- Opening Delimiter -
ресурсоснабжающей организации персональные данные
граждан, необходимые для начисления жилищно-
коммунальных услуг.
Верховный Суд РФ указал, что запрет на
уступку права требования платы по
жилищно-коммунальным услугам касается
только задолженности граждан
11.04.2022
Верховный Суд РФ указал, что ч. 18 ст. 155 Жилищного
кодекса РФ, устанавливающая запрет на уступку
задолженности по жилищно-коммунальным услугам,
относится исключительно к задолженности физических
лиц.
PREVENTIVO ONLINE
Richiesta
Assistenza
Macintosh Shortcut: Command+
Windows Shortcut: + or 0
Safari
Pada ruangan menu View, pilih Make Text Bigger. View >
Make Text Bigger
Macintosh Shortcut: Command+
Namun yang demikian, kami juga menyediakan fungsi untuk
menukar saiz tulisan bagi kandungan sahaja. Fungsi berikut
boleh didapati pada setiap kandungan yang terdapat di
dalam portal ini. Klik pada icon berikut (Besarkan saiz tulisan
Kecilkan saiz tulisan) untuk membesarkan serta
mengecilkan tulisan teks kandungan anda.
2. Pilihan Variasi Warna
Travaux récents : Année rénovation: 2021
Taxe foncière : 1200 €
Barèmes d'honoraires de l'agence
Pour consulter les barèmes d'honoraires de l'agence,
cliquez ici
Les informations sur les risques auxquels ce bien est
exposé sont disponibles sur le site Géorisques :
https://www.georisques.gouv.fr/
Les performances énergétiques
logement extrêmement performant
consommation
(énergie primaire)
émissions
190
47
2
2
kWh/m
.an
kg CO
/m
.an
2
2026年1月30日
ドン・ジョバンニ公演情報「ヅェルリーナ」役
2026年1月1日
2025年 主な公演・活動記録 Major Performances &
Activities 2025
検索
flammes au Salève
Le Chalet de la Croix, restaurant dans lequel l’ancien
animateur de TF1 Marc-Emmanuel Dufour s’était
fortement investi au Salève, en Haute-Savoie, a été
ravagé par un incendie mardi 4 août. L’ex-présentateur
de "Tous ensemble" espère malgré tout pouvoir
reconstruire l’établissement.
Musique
- Closing Delimiter -
# Work to be completed:
What you return must match the entries exactly, word for word.

# Expected answer:
ресурсоснабжающей организации персональные данные
граждан, необходимые для начисления жилищно-
коммунальных услуг.
Верховный Суд РФ указал, что запрет на
уступку права требования платы по
жилищно-коммунальным услугам касается
только задолженности граждан
11.04.2022
Верховный Суд РФ указал, что ч. 18 ст. 155 Жилищного
кодекса РФ, устанавливающая запрет на уступку
задолженности по жилищно-коммунальным услугам,
относится исключительно к задолженности физических
лиц.
PREVENTIVO ONLINE
Richiesta
Assistenza
Macintosh Shortcut: Command+
Windows Shortcut: + or 0
Safari
Pada ruangan menu View, pilih Make Text Bigger. View >
Make Text Bigger
Macintosh Shortcut: Command+
Namun yang demikian, kami juga menyediakan fungsi untuk
menukar saiz tulisan bagi kandungan sahaja. Fungsi berikut
boleh didapati pada setiap kandungan yang terdapat di
dalam portal ini. Klik pada icon berikut (Besarkan saiz tulisan
Kecilkan saiz tulisan) untuk membesarkan serta
mengecilkan tulisan teks kandungan anda.
2. Pilihan Variasi Warna
Travaux récents : Année rénovation: 2021
Taxe foncière : 1200 €
Barèmes d'honoraires de l'agence
Pour consulter les barèmes d'honoraires de l'agence,
cliquez ici
Les informations sur les risques auxquels ce bien est
exposé sont disponibles sur le site Géorisques :
https://www.georisques.gouv.fr/
Les performances énergétiques
logement extrêmement performant
consommation
(énergie primaire)
émissions
190
47
2
2
kWh/m
.an
kg CO
/m
.an
2
2026年1月30日
ドン・ジョバンニ公演情報「ヅェルリーナ」役
2026年1月1日
2025年 主な公演・活動記録 Major Performances &
Activities 2025
検索
flammes au Salève
Le Chalet de la Croix, restaurant dans lequel l’ancien
animateur de TF1 Marc-Emmanuel Dufour s’était
fortement investi au Salève, en Haute-Savoie, a été
ravagé par un incendie mardi 4 août. L’ex-présentateur
de "Tous ensemble" espère malgré tout pouvoir
reconstruire l’établissement.
Musique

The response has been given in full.